2. Woolf education prioritises a personal form of education based on the Oxbridge style of tutorial teaching. What is your experience with tutorial teaching at the University of Oxford, and how do you see it as relevant today?

I have taught in the United States, United Kingdom and India, including in the tutorial system at Oxford, and am able to compare the different methods of teaching across three continents in very different educational systems. The tutorial system at Oxford reminded me of the tradition of highly individualised learning in India. I learnt music in India from my ‘gurus’ who were the masters of their particular genres.

At Oxford I asked my students to submit their weekly essays the day before the tutorial (they often arrived late at night!). I read the essays before the tutorials. This enabled me to provide written feedback on the essays, but it also allowed me to spend the hour focusing on the individual needs of the student, as demonstrated by what they had written. In some cases teaching in pairs was more helpful, as the students could interact with a fellow student. In other cases, one on one teaching was more suitable. I found the individualised teaching to be great for academics who genuinely love teaching. However, the vast and wide-ranging reading list, a legacy paper that could not be changed and teaching compressed within eight weeks, was problematic. This problem would be mitigated if the academic doing the teaching had the freedom to design his or her own course, as is the case in the United States, and by teaching over longer semesters.
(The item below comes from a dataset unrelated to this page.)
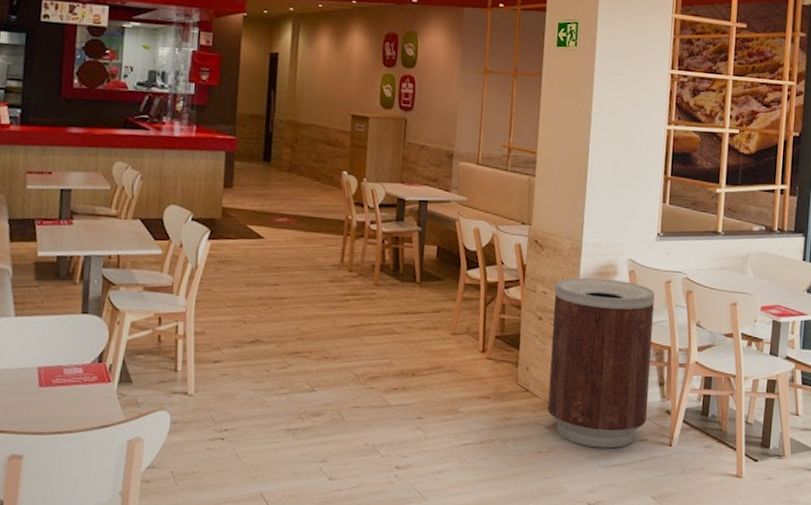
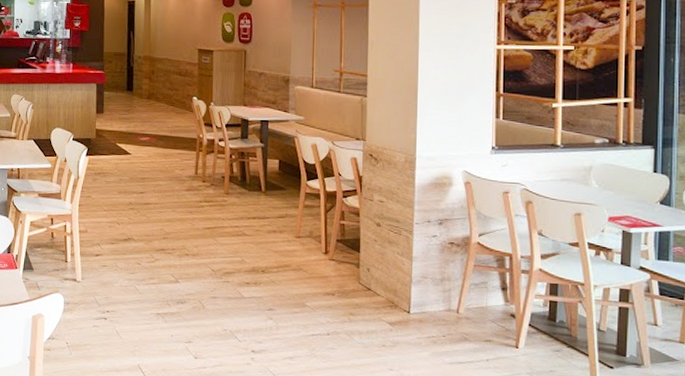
trash can: present [547,277,655,449] -> none [390,188,492,347]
I believe Woolf makes a very valid point that this kind of individual, personalized teaching may be the one thing that could remain the preserve of humans in a world of machine learning. It does not merely impart knowledge, but through the personalised dialogue can guide students towards how to think about complex issues, foster curiosity and inculcate critical thinking.

3. What are the greatest challenges now facing institutions of higher learning? How do you see the Woolf project addressing these challenges?

Woolf has correctly identified the problems faced by both academics and students in the current system of established educational institutions. Students are burdened with increasing costs and debt, even for a mediocre education. Many able students around the world cannot access the high quality education they deserve. At the same time the majority of academics face a life of job insecurity, which results in a poor quality of life and prevents them from doing their best research and teaching. Many highly able people have left academia or are subsisting at its margins.

What Woolf is proposing promises a radical transformation of higher education on a global scale. By utilising the latest technological developments Woolf proposes to offer students high quality education with personalised teaching at a far lower cost, without necessarily having to travel great distances or live away from home or work. It offers academics a secure livelihood with the freedom to teach what they want and be able to focus on long-term research, while being based where they choose to live. Woolf places highly individualised teaching at its core, but would make it possible for academics to teach students around the world, eventually in multiple languages, and for many more students across the world to access high quality personalised education. This project has the potential to not only address the problems afflicting higher learning today, but to re-shape teaching and learning worldwide.